## TASK
From the line containing "1203 893 347" to the line containing "258 266 3.60" in the entries below, reproduce every line exactly, ends included. Nothing else belongs in the copy, and no pictures.

## SOURCE DATA
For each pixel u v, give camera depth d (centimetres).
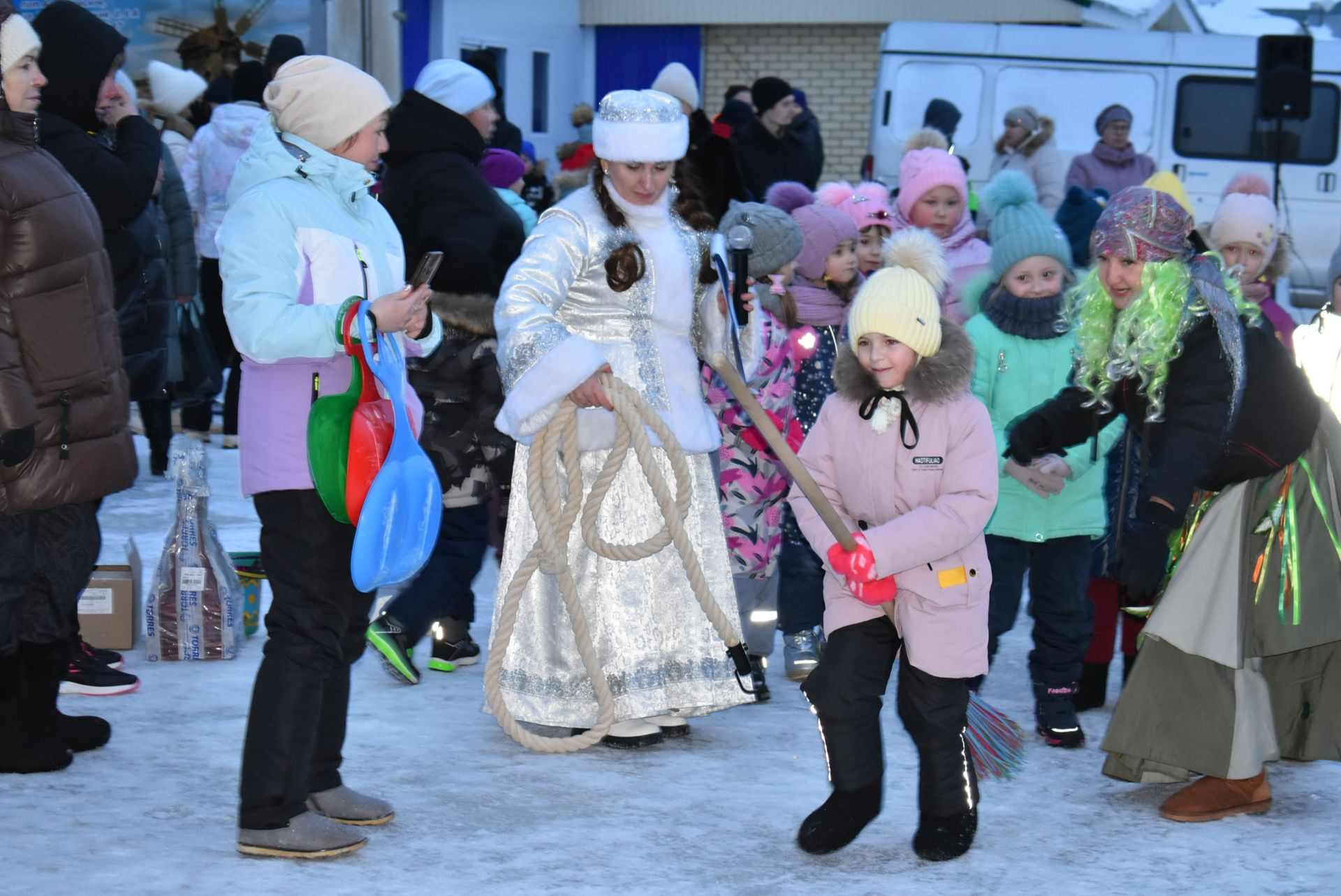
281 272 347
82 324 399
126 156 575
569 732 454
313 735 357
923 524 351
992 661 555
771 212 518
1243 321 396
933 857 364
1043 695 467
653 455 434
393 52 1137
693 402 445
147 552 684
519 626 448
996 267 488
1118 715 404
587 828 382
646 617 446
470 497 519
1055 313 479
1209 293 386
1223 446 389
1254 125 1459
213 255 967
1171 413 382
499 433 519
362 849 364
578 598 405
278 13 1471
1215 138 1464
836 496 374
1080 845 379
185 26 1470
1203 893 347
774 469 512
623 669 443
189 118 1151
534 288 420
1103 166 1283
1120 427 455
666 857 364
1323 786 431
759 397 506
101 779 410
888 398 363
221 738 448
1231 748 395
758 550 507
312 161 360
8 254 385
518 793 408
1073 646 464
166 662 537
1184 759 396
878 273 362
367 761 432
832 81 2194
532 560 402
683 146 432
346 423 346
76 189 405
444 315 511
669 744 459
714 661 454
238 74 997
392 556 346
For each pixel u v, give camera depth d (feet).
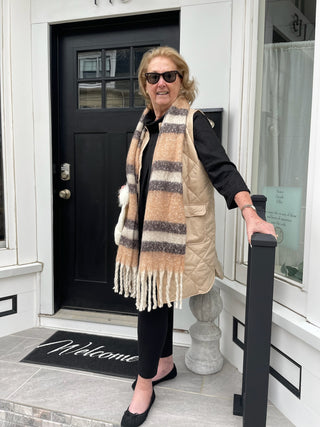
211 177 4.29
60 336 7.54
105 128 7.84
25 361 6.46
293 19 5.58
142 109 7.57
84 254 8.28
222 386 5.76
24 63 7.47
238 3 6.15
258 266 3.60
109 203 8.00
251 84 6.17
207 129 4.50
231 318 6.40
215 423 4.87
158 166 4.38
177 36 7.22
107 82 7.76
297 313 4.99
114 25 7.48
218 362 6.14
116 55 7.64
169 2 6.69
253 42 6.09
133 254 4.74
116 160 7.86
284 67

## EXERCISE RESPONSE
1203 893 347
774 469 512
623 669 443
189 118 1151
534 288 420
1103 166 1283
1120 427 455
666 857 364
1323 786 431
759 397 506
101 779 410
888 398 363
221 738 448
1231 748 395
758 550 507
312 161 360
8 254 385
518 793 408
1073 646 464
166 662 537
1184 759 396
878 273 362
367 761 432
832 81 2194
532 560 402
683 146 432
346 423 346
76 189 405
444 315 511
669 744 459
714 661 454
238 74 997
392 556 346
For each pixel u v, give camera depth d (feet).
211 177 4.29
60 336 7.54
105 128 7.84
25 361 6.46
293 19 5.58
142 109 7.57
84 254 8.28
222 386 5.76
24 63 7.47
238 3 6.15
258 266 3.60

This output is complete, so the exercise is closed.